When you write out the listing, keep every character and omit the pictures.

═════ Data

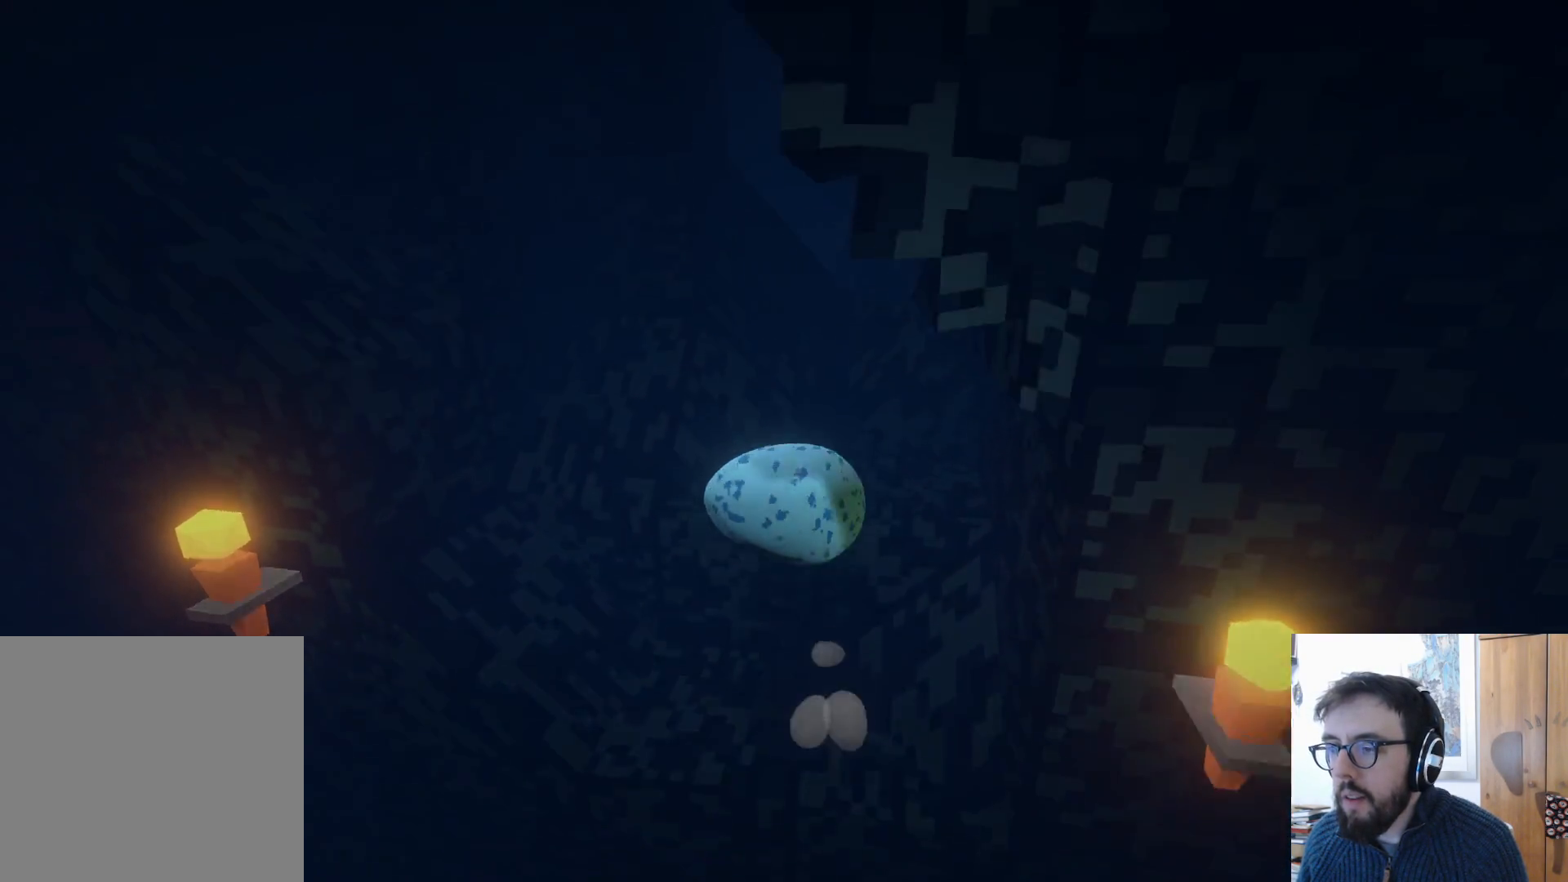
{"buttons": ["A"], "left_stick": "up", "right_stick": "center", "events": [[33, "A", "up"], [100, "left_stick", "center"], [350, "A", "down"], [483, "left_stick", "up"]]}
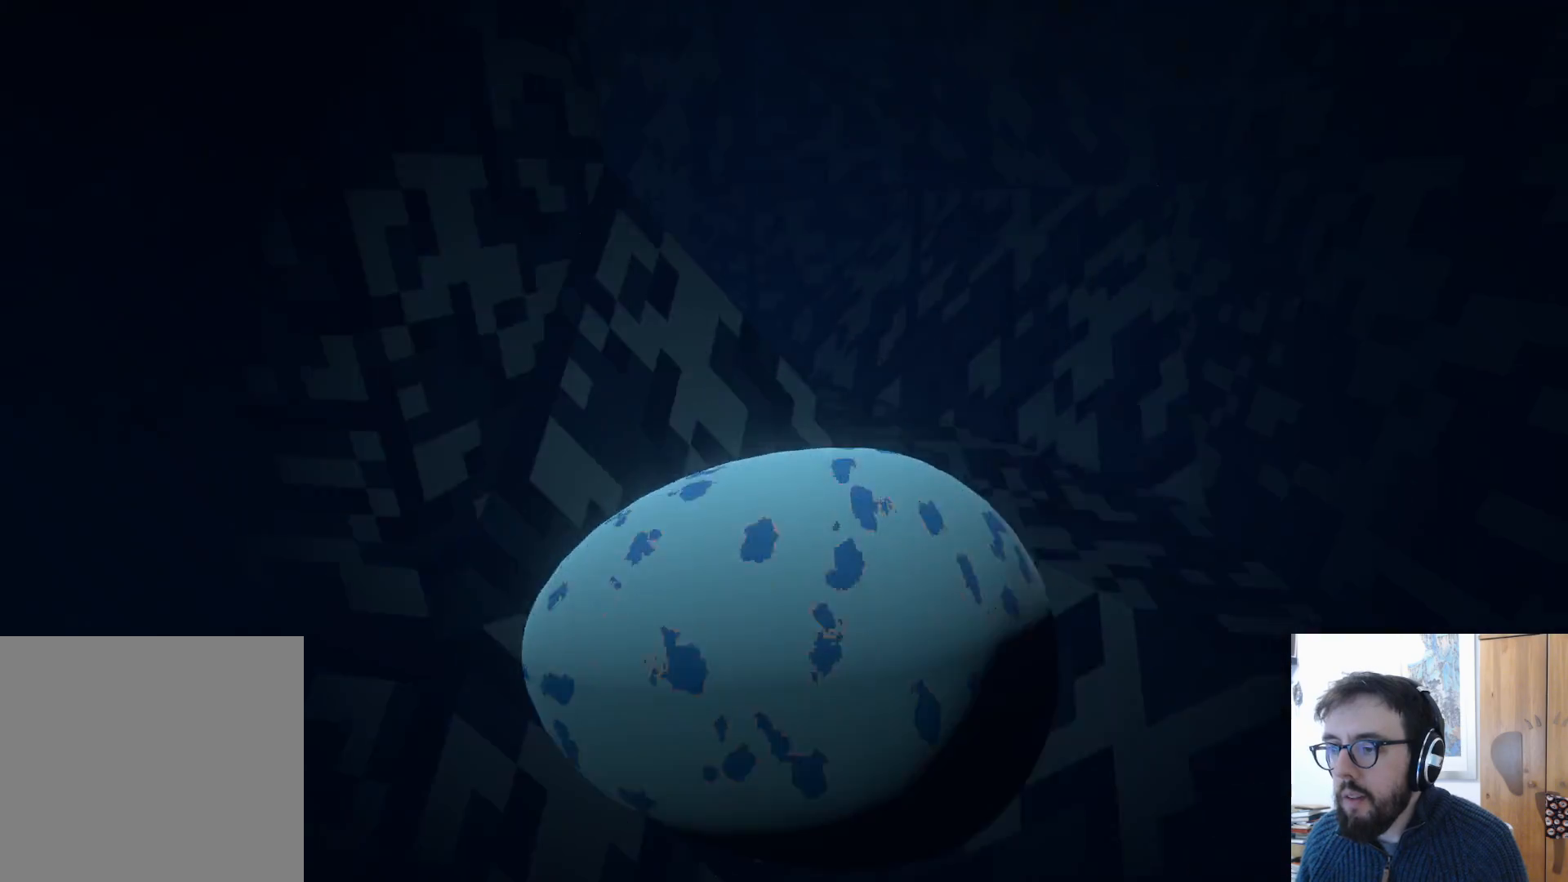
{"buttons": [], "left_stick": "up", "right_stick": "center", "events": [[283, "A", "up"]]}
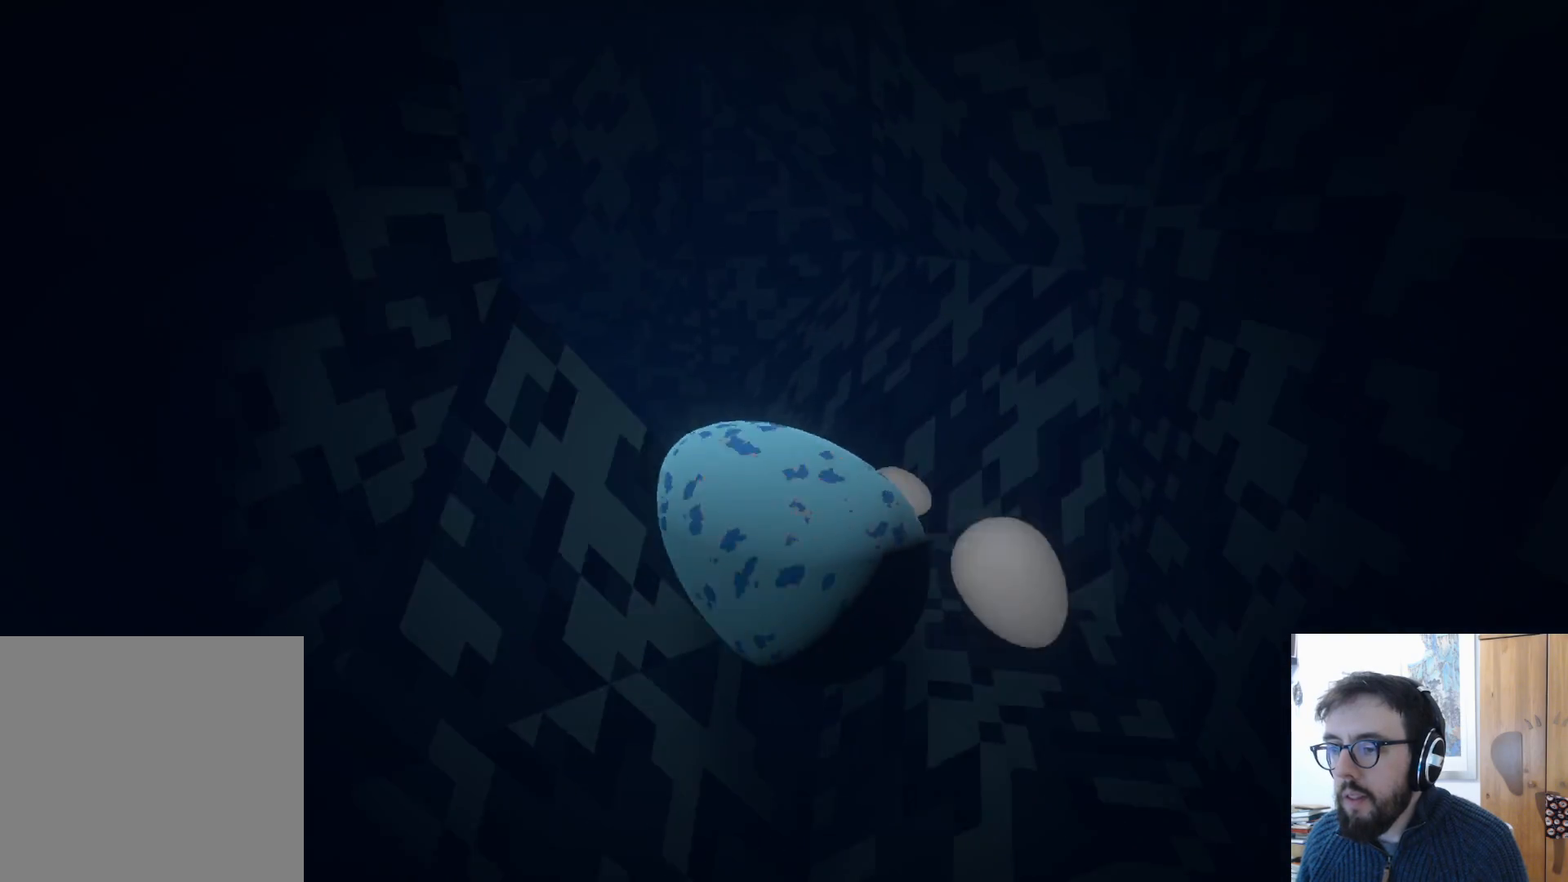
{"buttons": [], "left_stick": "up-left", "right_stick": "left", "events": [[100, "left_stick", "up-left"], [100, "right_stick", "left"]]}
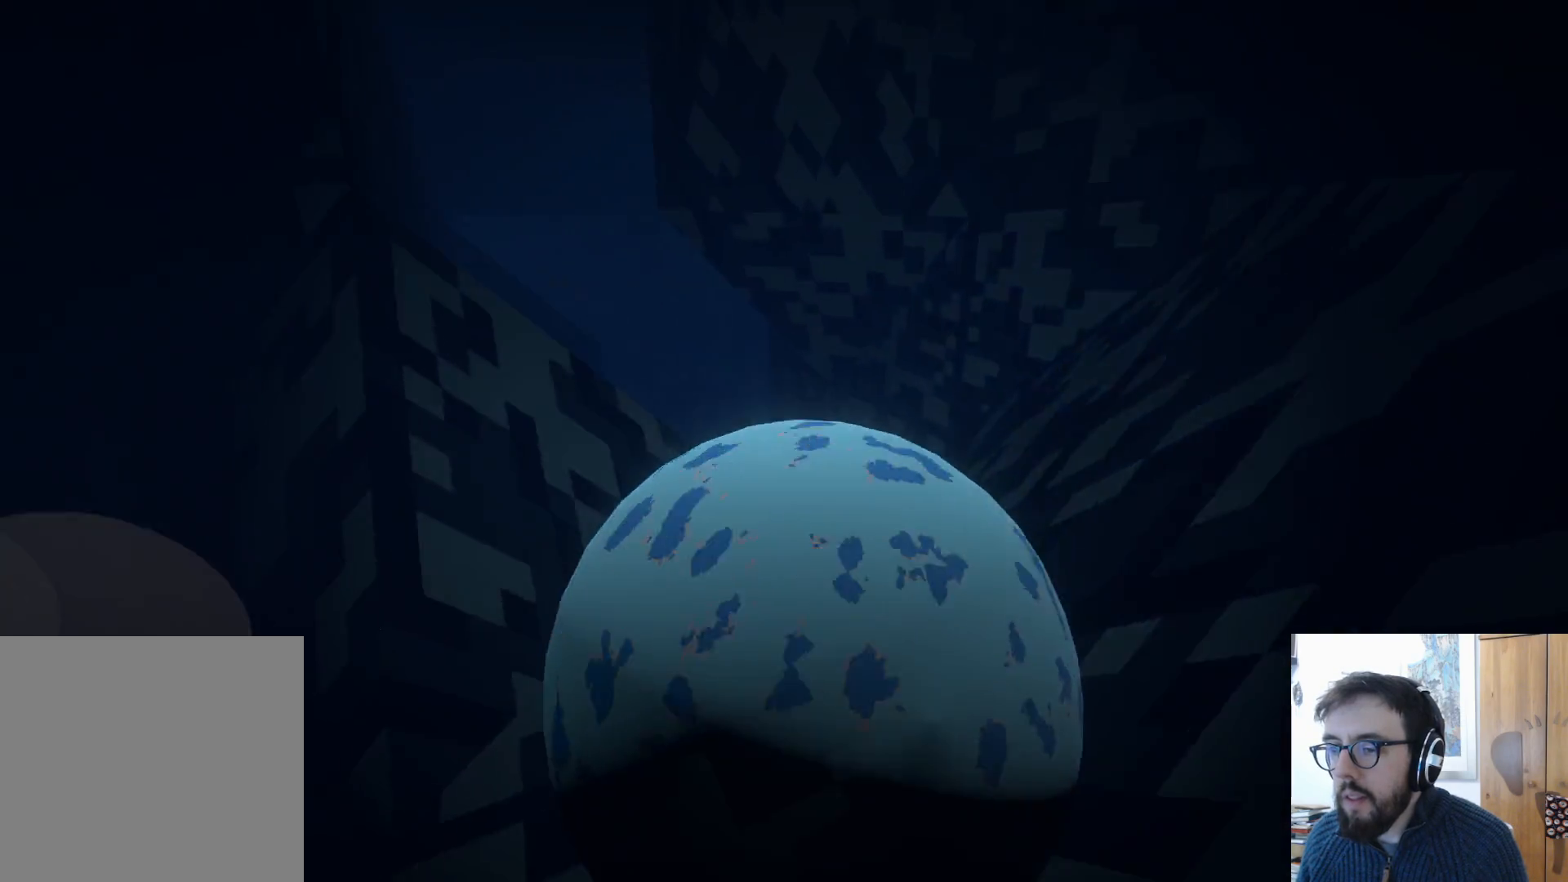
{"buttons": [], "left_stick": "up", "right_stick": "down-left", "events": [[100, "left_stick", "up"], [100, "right_stick", "up-left"], [283, "right_stick", "down-left"]]}
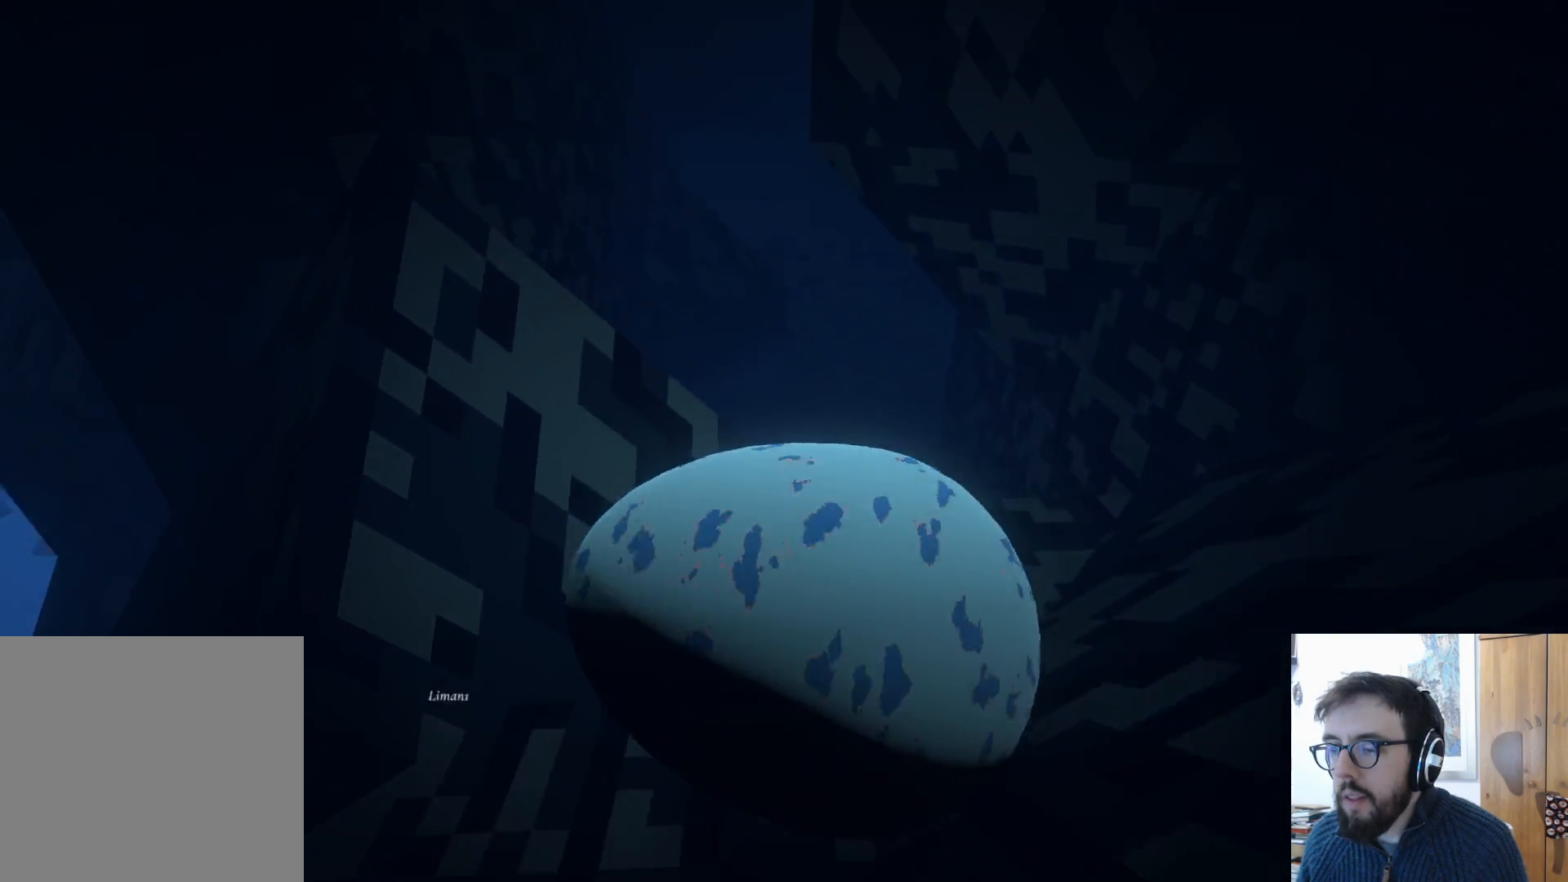
{"buttons": [], "left_stick": "up-left", "right_stick": "up-right", "events": [[300, "left_stick", "up-left"], [383, "right_stick", "center"], [500, "right_stick", "up-right"]]}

══════════

== Answer to the exercise ==
{"buttons": ["A"], "left_stick": "up", "right_stick": "center", "events": [[33, "A", "up"], [100, "left_stick", "center"], [350, "A", "down"], [483, "left_stick", "up"]]}
{"buttons": [], "left_stick": "up", "right_stick": "center", "events": [[283, "A", "up"]]}
{"buttons": [], "left_stick": "up-left", "right_stick": "left", "events": [[100, "left_stick", "up-left"], [100, "right_stick", "left"]]}
{"buttons": [], "left_stick": "up", "right_stick": "down-left", "events": [[100, "left_stick", "up"], [100, "right_stick", "up-left"], [283, "right_stick", "down-left"]]}
{"buttons": [], "left_stick": "up-left", "right_stick": "up-right", "events": [[300, "left_stick", "up-left"], [383, "right_stick", "center"], [500, "right_stick", "up-right"]]}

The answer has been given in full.